In the early 1930s, it was the same - economic crisis with
unemployment spreading. Repeal of alcohol prohibition created tens of
thousands of new legal, taxpaying jobs. Repeal of drug prohibition
could do the same now. Legalization saves money In fact, legalizing
drugs would save roughly $44.1 billion yearly in government
prohibition enforcement for arrests, prosecutions, court and
incarceration costs, according to a fresh study by Harvard economist
Jeffrey Miron. About $30 billion of the savings would be made by state
and local governments.
Plus, Miron estimates, legalizing drugs would yield taxes of $32.7
billion, assuming taxation of drugs at rates comparable to those now
levied on alcohol and tobacco.
"We can repeal prohibition to restore the economy and pay for vital
public services. We can do it again," argues Sterling.

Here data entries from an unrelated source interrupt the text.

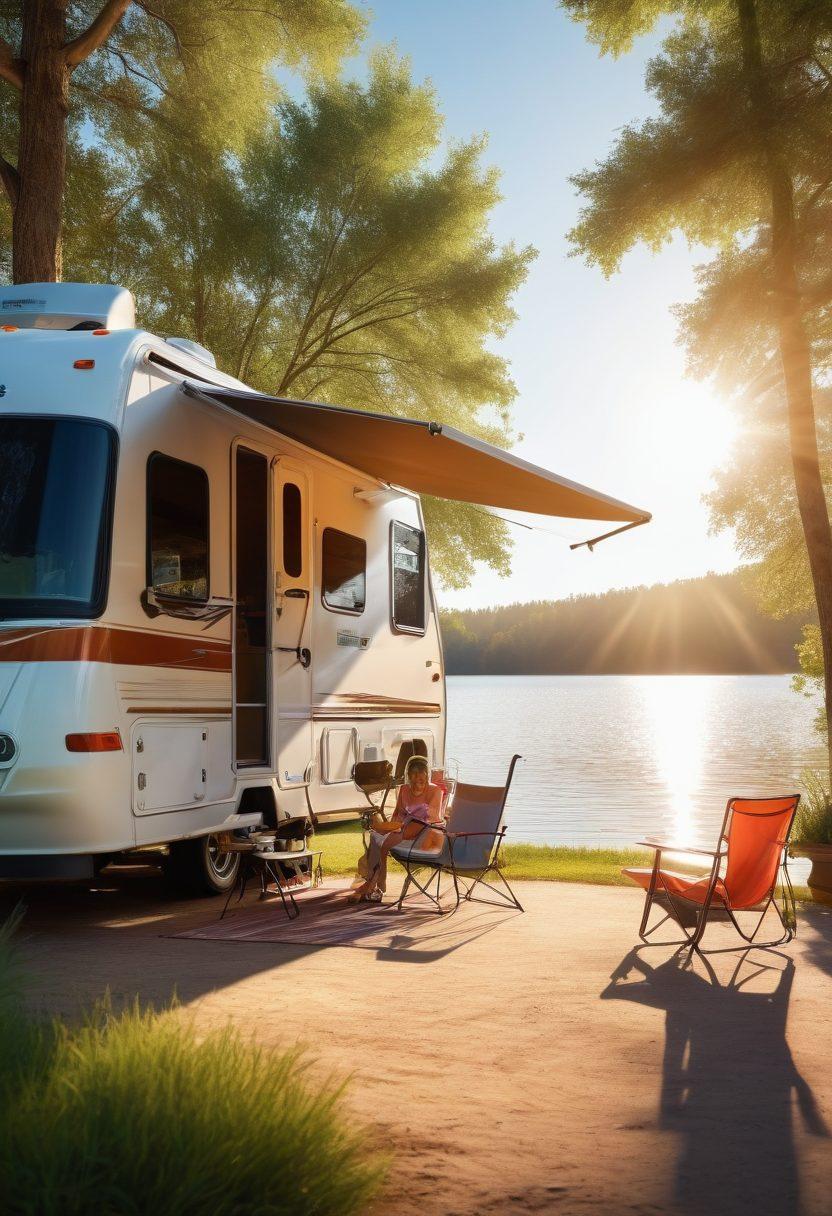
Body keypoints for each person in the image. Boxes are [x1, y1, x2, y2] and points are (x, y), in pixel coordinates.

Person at [348, 756, 444, 903]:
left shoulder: (435, 791)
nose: (417, 782)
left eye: (421, 778)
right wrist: (392, 826)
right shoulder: (404, 789)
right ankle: (374, 883)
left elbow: (433, 818)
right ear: (409, 776)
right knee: (374, 836)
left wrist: (406, 824)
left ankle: (374, 886)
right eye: (413, 777)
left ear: (427, 776)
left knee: (383, 844)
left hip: (422, 832)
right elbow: (398, 813)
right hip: (402, 829)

Finally, no one expects the new Obama administration to risk its early
momentum on the drug issue - it's clearly too "hot." Yet Obama has
expressed concern about our world-leading incarceration rates, about
burdening youthful drug offenders with lifelong felony records, about
"the devastating impact of the drug trade in the inner cities." And
there's the disturbing statistic: 13 percent of African Americans are
drug users, but blacks are nearly 60 percent of drug offenders in
federal prisons. Could the new administration tap the big Obama
Internet networks for thoughts on drug reform? Who better to start
forming a grass-roots constituency for "the change we need"?
Neal Peirce is a columnist for Washington Post Writers Group who
writes about state and local government and federal relations.